I'm not sure that worked right? I don't know. The whole bit about "valid channels" kind of threw me off. I know that's related to a jinja template somewhere (not sure where) and the method to communicate with the model (not sure what it is exactly), but a couple dozen of stabs in the dark with code like this didn't seem to help:

messages = [
{"role": "user", "content": "Please explain why the sky is blue."},
{"role": "assistant", "channel": "final"},
]

Mostly I ended up with error messages saying that the new values I added to messages were not defined in the dictionary:
jinja2.exceptions.UndefinedError: 'dict object' has no attribute 'content'

As an aside, I ran transformers serve after this, and the chat interface using transformers chat localhost:8000 --model-name-or-path /gitrepos/gpt-oss-20b in a different terminal window. I put in "why is the sky blue" and it took about 30 minutes total to grind the answer out and print it to my screen (not the 5.46 seconds I got above, unfortunately).

Thanks,
Zisty

Zistrosk

about 10 hours ago

Okay, here's an update. I took some time to try to figure out what was going on since I wasn't getting an answer generated for my prompt. It's probably obvious to anyone that's been doing this a while, but running my own llm is pretty new to me. It took me some time to determine that the setting above, "max_new_tokens = 1" really means "don't give me any results from my prompt". Great for measuring the time it takes to run the initial question against GPU memory resident models - but I wanted to get the answer too. Also, I found that I had to lower to "num_gpu_layers = 5" not 6, to eliminate all out of memory errors.

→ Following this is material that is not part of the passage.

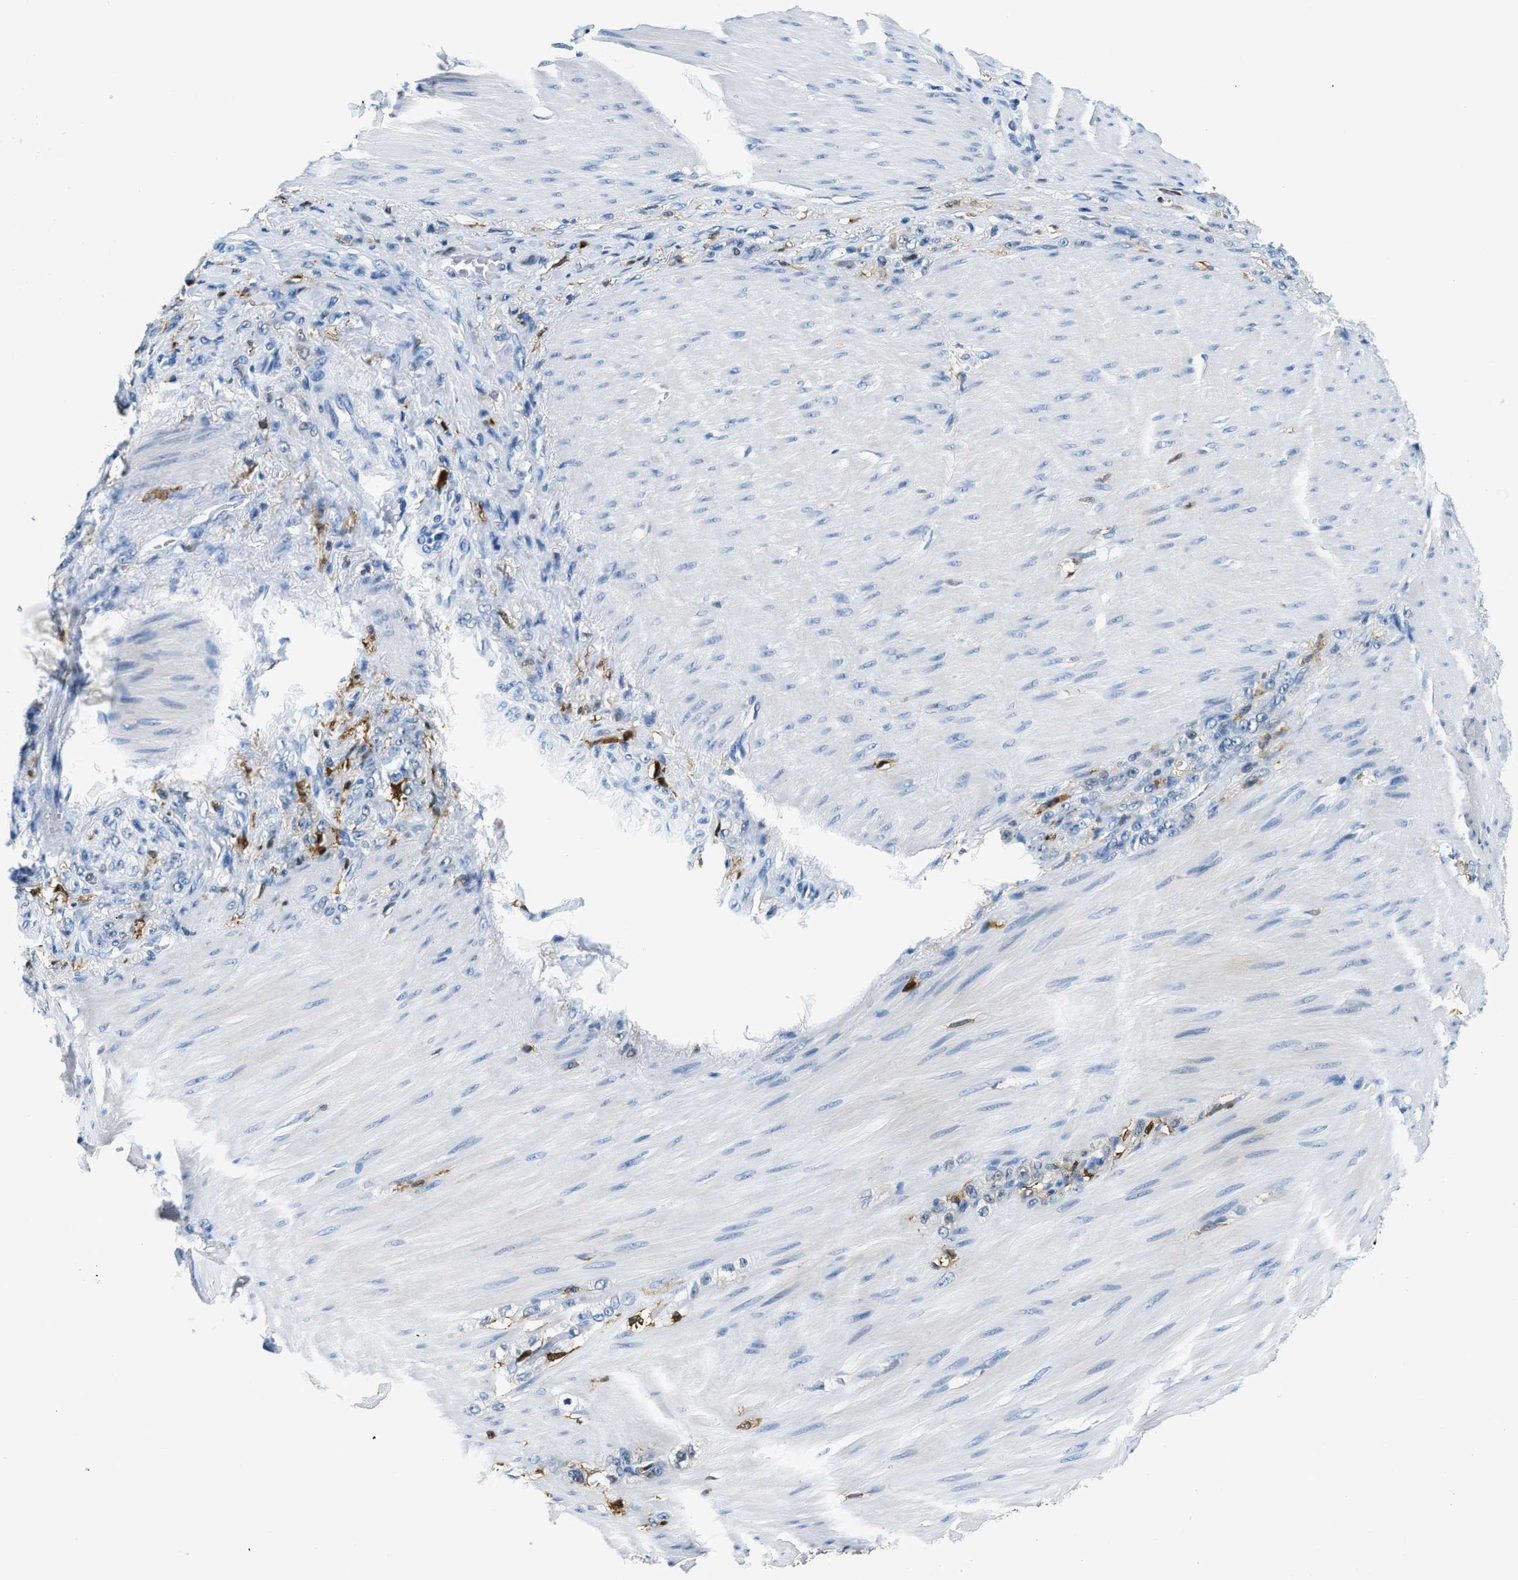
{"staining": {"intensity": "negative", "quantity": "none", "location": "none"}, "tissue": "stomach cancer", "cell_type": "Tumor cells", "image_type": "cancer", "snomed": [{"axis": "morphology", "description": "Normal tissue, NOS"}, {"axis": "morphology", "description": "Adenocarcinoma, NOS"}, {"axis": "topography", "description": "Stomach"}], "caption": "The image displays no staining of tumor cells in adenocarcinoma (stomach).", "gene": "CAPG", "patient": {"sex": "male", "age": 82}}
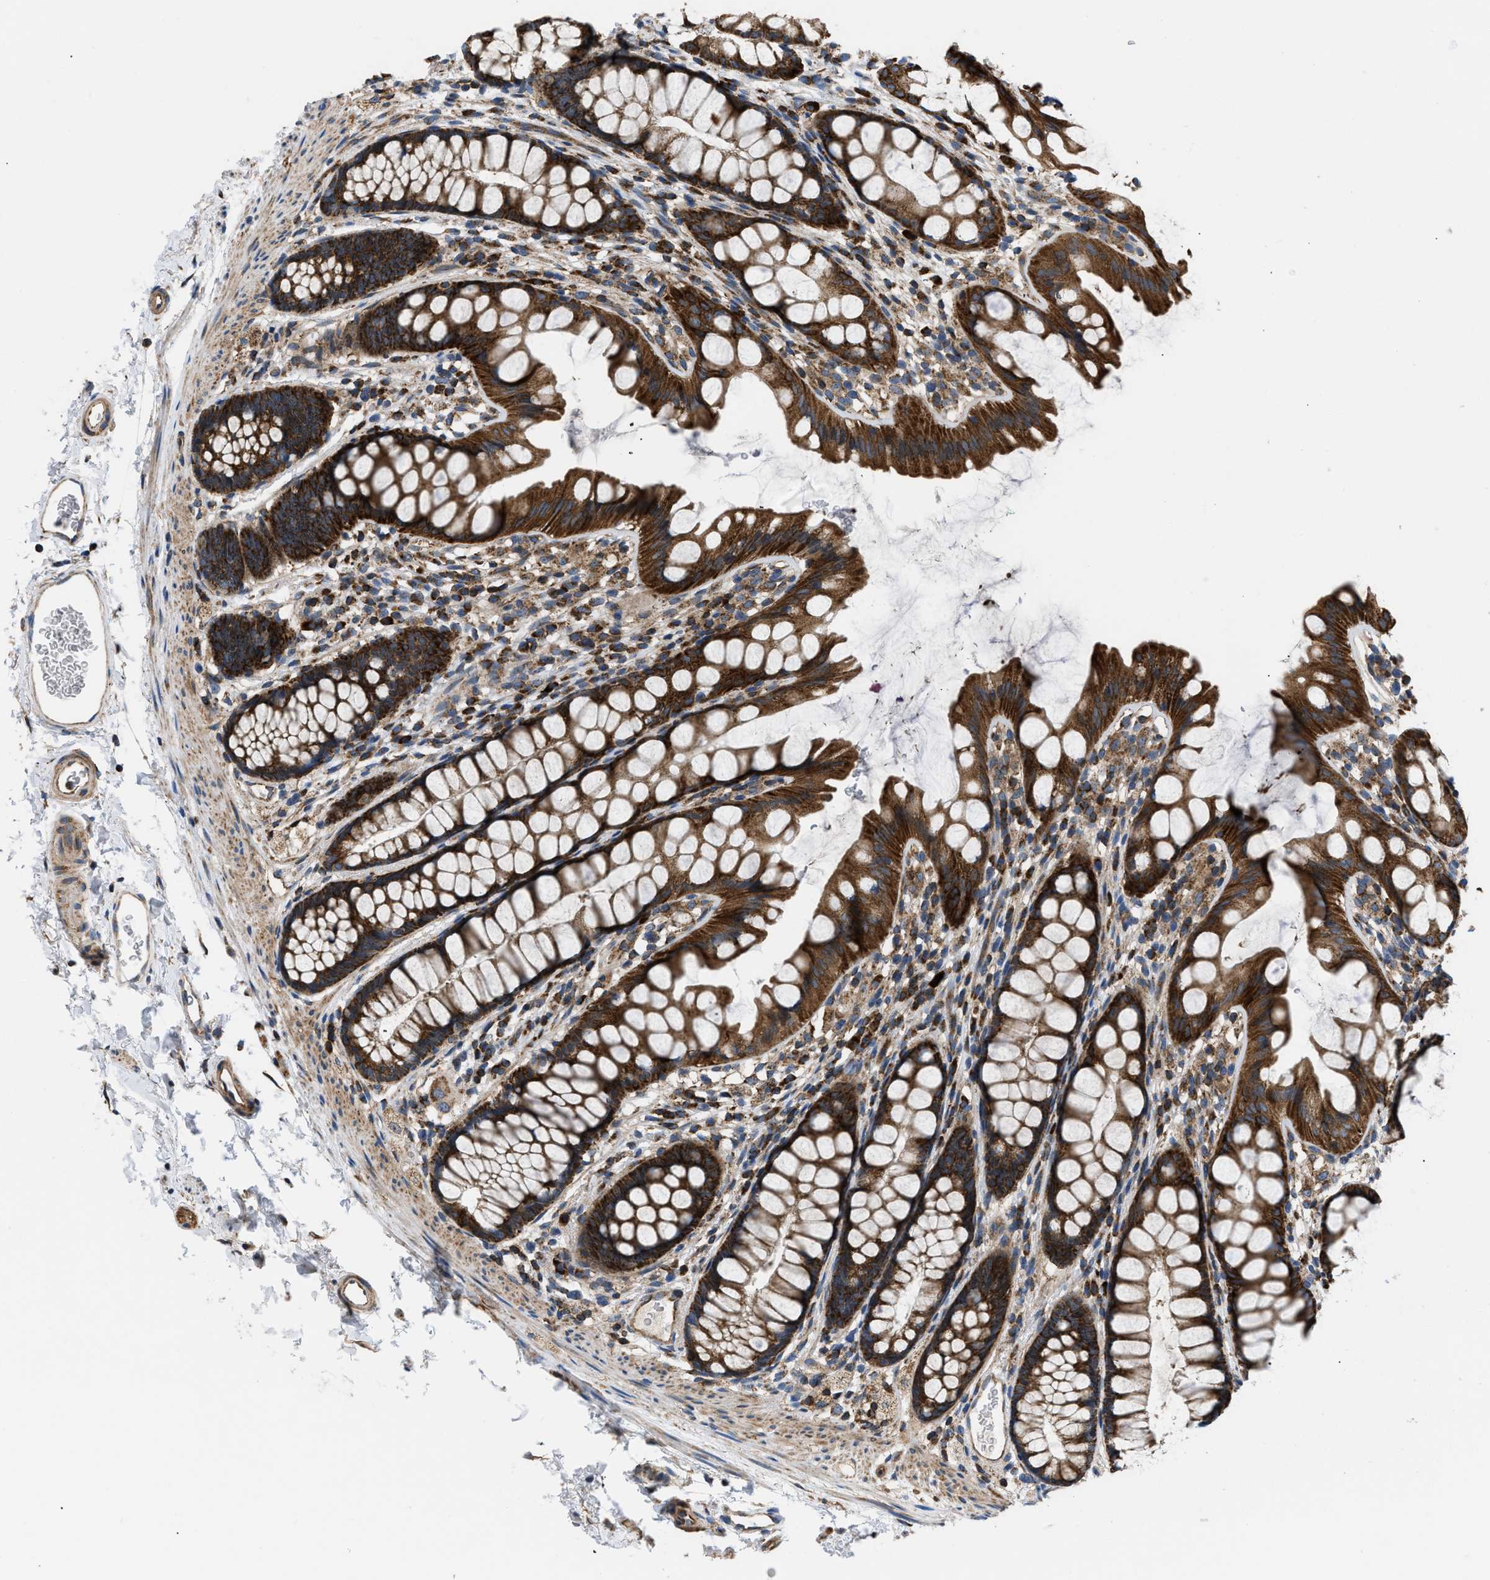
{"staining": {"intensity": "strong", "quantity": ">75%", "location": "cytoplasmic/membranous"}, "tissue": "rectum", "cell_type": "Glandular cells", "image_type": "normal", "snomed": [{"axis": "morphology", "description": "Normal tissue, NOS"}, {"axis": "topography", "description": "Rectum"}], "caption": "Immunohistochemical staining of unremarkable rectum displays high levels of strong cytoplasmic/membranous positivity in about >75% of glandular cells. (Stains: DAB (3,3'-diaminobenzidine) in brown, nuclei in blue, Microscopy: brightfield microscopy at high magnification).", "gene": "OPTN", "patient": {"sex": "female", "age": 65}}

So here are some timings with various max_new_tokens sizes, when prompting the gpt-oss-20b model with "why is the sky blue":

5.46 seconds - max_new_tokens=1 (but no output!)
598.44 seconds - max_new_tokens=128
1289.31 seconds - max_new_tokens=256
2381.94 seconds - max_new_tokens=512
8046.80 seconds - max_new_tokens=4096 - this generated a complete answer along with the thinking steps

It the time increase seems roughly linear. The output cut off at the desired token limit, but was still in "thinking" mode in all but the last run, so the real end "answer" was only output at 4096 tokens.

The RTX 4070 ran at around 10 gig memory in use and 96% busy, but only around 50 watts of a 200 watt max, for most of the time the model inference was running. The CPU was 100% busy on just one core, the other cores were idle. I'm sure my time would have been faster if I had a better CPU in this test bench system, or a bigger badder video card. Using "glances" to monitor the system, as well as "nvidia-smi -l 2", the biggest WAIT time listed was for I/O copying the model from the PCIE SSD to the GPU. This system isn't particularly fast in that area, so that makes sense.

I think I'm going to look around for a smaller model, something that might have a chance of fitting on the memory in my GPU.

Again, BIG HUGE THANKS to the original poster. This code really helped me get started with local inference while avoiding out of memory errors.

Kind regards,
Zisty

Upload images, audio, and videos by dragging in the text input, pasting, or clicking here.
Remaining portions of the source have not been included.